[A version of this post appears on the O’Reilly Radar.]
The O’Reilly Data Show Podcast: Leo Meyerovich on building large-scale, interactive applications that enable visual investigations.
In this episode of the Data Show, I spoke with Leo Meyerovich, co-founder and CEO of Graphistry. Graphs have always been part of the big data revolution (think of the large graphs generated by the early social media startups). In recent months, I’ve come across companies releasing and using new tools for creating, storing, and (most importantly) analyzing large graphs. There are many problems and use cases that lend themselves naturally to graphs, and recent advances in hardware and software building blocks have made large-scale analytics possible.
Starting with his work as a graduate student at UC Berkeley, Meyerovich has pioneered the combination of hardware and software acceleration to create truly interactive environments for visualizing large amounts of data. Graphistry has built a suite of tools that enables analysts to wade through large data sets and investigate business and security incidents. The company is currently focused on the security domain—where it turns out that graph representations of data are things security analysts are quite familiar with.
Here are some highlights from our conversation:
Graphs as the front end for machine learning
They’re really flexible. First of all, there’s a pure analytic reason in that there are certain types of queries that one could do efficiently with a graph database. If you needed do a bunch of joins, graphs are really great at that. … Companies want to get into stuff like 360-degree views of things; they want to understand correlations to actually explain what’s going on at a more intelligent level.

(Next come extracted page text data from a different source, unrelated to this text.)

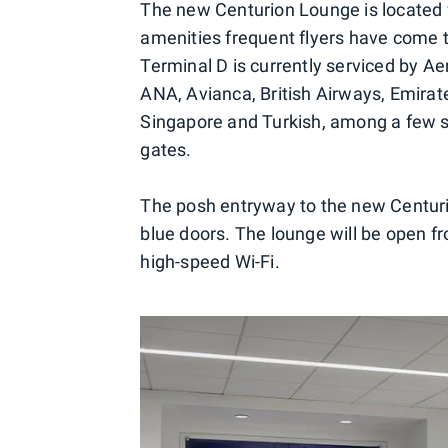
The new Centurion Lounge is located w
amenities frequent flyers have come 
Terminal D is currently serviced by A
ANA, Avianca, British Airways, Emirate
Singapore and Turkish, among a few sma
gates.
The posh entryway to the new Centuri
blue doors. The lounge will be open f
high-speed Wi-Fi.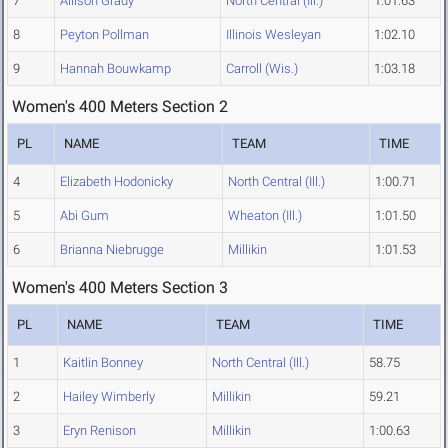
7
Allison Grady
North Central (Ill.)
1:01.63
8
Peyton Pollman
Illinois Wesleyan
1:02.10
9
Hannah Bouwkamp
Carroll (Wis.)
1:03.18
Women's 400 Meters Section 2
PL
NAME
TEAM
TIME
4
Elizabeth Hodonicky
North Central (Ill.)
1:00.71
5
Abi Gum
Wheaton (Ill.)
1:01.50
6
Brianna Niebrugge
Millikin
1:01.53
Women's 400 Meters Section 3
PL
NAME
TEAM
TIME
1
Kaitlin Bonney
North Central (Ill.)
58.75
2
Hailey Wimberly
Millikin
59.21
3
Eryn Renison
Millikin
1:00.63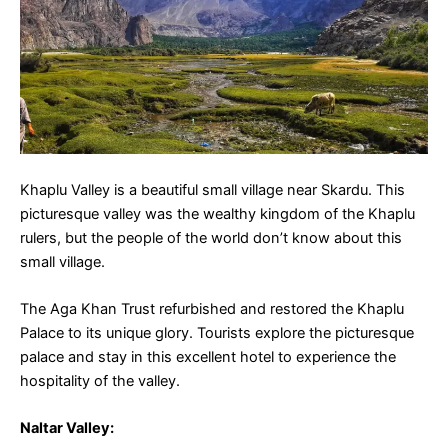
Khaplu Valley is a beautiful small village near Skardu. This
picturesque valley was the wealthy kingdom of the Khaplu
rulers, but the people of the world don’t know about this
small village.
The Aga Khan Trust refurbished and restored the Khaplu
Palace to its unique glory. Tourists explore the picturesque
palace and stay in this excellent hotel to experience the
hospitality of the valley.
Naltar Valley
:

… I think that’s where graphs really start to shine. Because companies deal with pretty heterogeneous data, and a graph ends up being a really easy way to deal with that. A lot of questions are basically, “What’s nearby?”—almost like your nearest neighbor type of stuff; the graph becomes, both at the query level and at the visual level, very interpretable. I now have a hypothesis about graphs as being the front end and the UI for machine learning, but that might be a topic for another day.